Mas a sala parecia diferente. Tudo parecia desfocado. Tinha a impressão de que as paredes se moviam, que o espaço à minha volta se tornava mais apertado. Abanei a cabeça, tentando clarificar os meus pensamentos. Talvez fosse uma armadilha. Um teste. Mas não podia deixar-me distrair.
“Quem és tu realmente?”, perguntei, com a voz firme. “Isto não está certo. Tu... tu não devias estar aqui.”
Ela desatou a rir, um riso leve, quase melodioso, mas que me fez sentir um arrepio na espinha. Aproximou-se lentamente de mim, os seus olhos brilhavam misteriosamente.
“Achas que sou estranha, não achas?”, disse ela com um toque de malícia. “Mas não estás num lugar onde possas ter controlo. Pensas que sabes tudo, não é? Sempre pensaste que eras invencível, a sombra perfeita, aquele que manipula tudo à sua volta. Mas acho que te esqueceste de uma coisa.”
Senti-me encurralado. Não compreendia.
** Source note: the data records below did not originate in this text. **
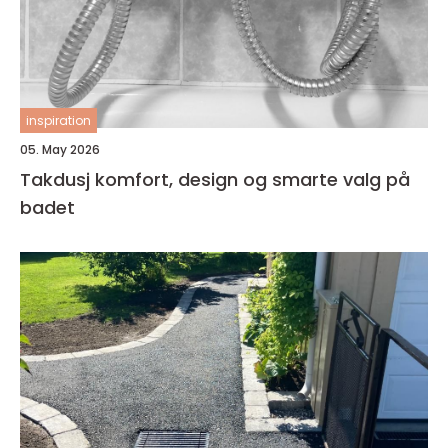
inspiration
05. May 2026
Takdusj komfort, design og smarte valg på
badet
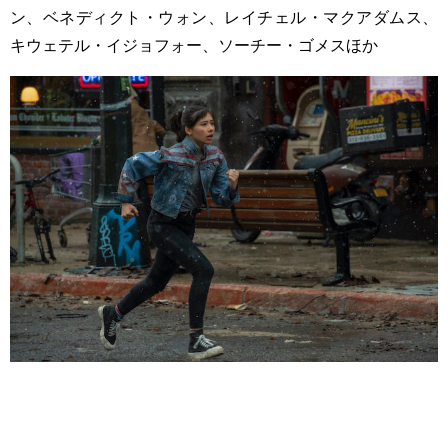
ン、ベネディクト・ウォン、レイチェル・マクアダムス、
キウェテル・イジョフォー、ソーチー・ゴメスほか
Cada palavra que ela dizia parecia entrar na minha pele, penetrar nos meus pensamentos, abalar o que eu acreditava ser a minha verdade. Tentei afastar a confusão que se estava a instalar lentamente na minha mente. Ela era apenas um alvo. Ela tinha de ser o alvo.
Endireitei-me, com a mão ainda agarrada à arma, mas ela adiantou-se, passando por mim com uma agilidade quase sobrenatural.
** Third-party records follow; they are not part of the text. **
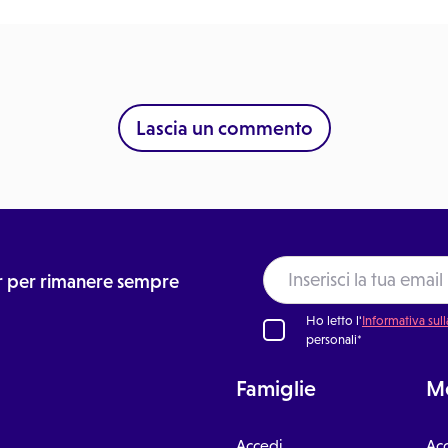
Lascia un commento
ter per rimanere sempre
Ho letto l'
Informativa sull
personali*
Famiglie
Me
Accedi
Ac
“Sempre te julgaste acima de tudo, mas tudo isso... tudo isso era apenas uma ilusão. Ela parou bem na minha frente, colocando uma mão no meu peito. “Tu não és quem tu pensas que és.
Afastei-a, sem fôlego. Sabia que não a devia deixar aproximar-se tanto. Era uma violação da minha zona de conforto, algo que eu não podia tolerar. No entanto, no meu íntimo, uma vozinha dizia-me que este momento não era apenas sobre a missão. Era muito mais do que isso. Senti-o profundamente, no mais profundo do meu ser.
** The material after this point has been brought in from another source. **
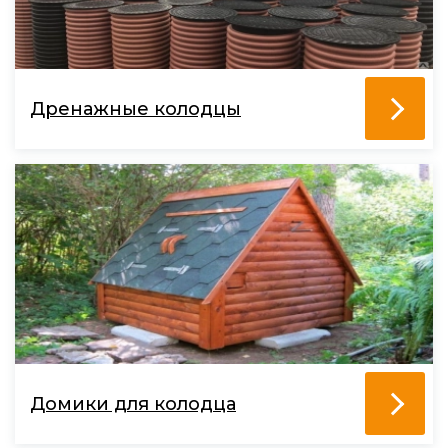
Дренажные колодцы
Домики для колодца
Ela recuou ligeiramente, o seu sorriso nunca deixou os seus lábios. Parecia estar a brincar comigo, atraindo-me para um jogo que eu não compreendia. Mas o que é que ela me estava a dizer? O que estava a tentar mostrar-me? Aquelas palavras... atingiram-me como ondas gigantescas, e eu não sabia como me defender.
Afastei-me alguns passos, com a mente em turbulência. Respirei fundo, tentando recuperar a compostura. Cada segundo que passava aqui parecia afastar-me ainda mais da realidade que conhecia. A missão estava a tornar-se turva, irreal. Como é que podia ter corrido tão mal?
Ela olhou para mim em silêncio, mas os seus olhos expressavam algo mais do que divertimento. Estavam carregados de uma espécie de compreensão silenciosa. Ela sabia o que eu estava a pensar, o que eu estava a sentir. E quanto mais eu tentava escapar a esta verdade, mais me afundava no meu próprio labirinto interior.
“Vieste aqui para matar, não vieste, Aníbal?”, perguntou ela suavemente, como se fizesse uma simples pergunta. “Mas sabes, matar nunca foi o teu problema. Sempre tiveste medo de te perderes, de ficares cara a cara contigo próprio.”
Cerrei os punhos, a minha respiração vinha em pequenos suspiros. Estas palavras estavam a frustrar-me, a irritar-me. Não estava aqui para ouvir jogos mentais. Estava aqui para cumprir uma missão. Mas quanto mais lutava contra este sentimento de dúvida crescente, mais sentia que esta missão não passava de um pretexto. Uma ilusão que eu tinha criado para mim próprio para evitar enfrentar a realidade em que me tinha tornado.
Tinha de fugir. Tinha de recuperar o controlo.
Mas quando estava prestes a sair do apartamento, apercebi-me que a porta por onde tinha entrado tinha desaparecido.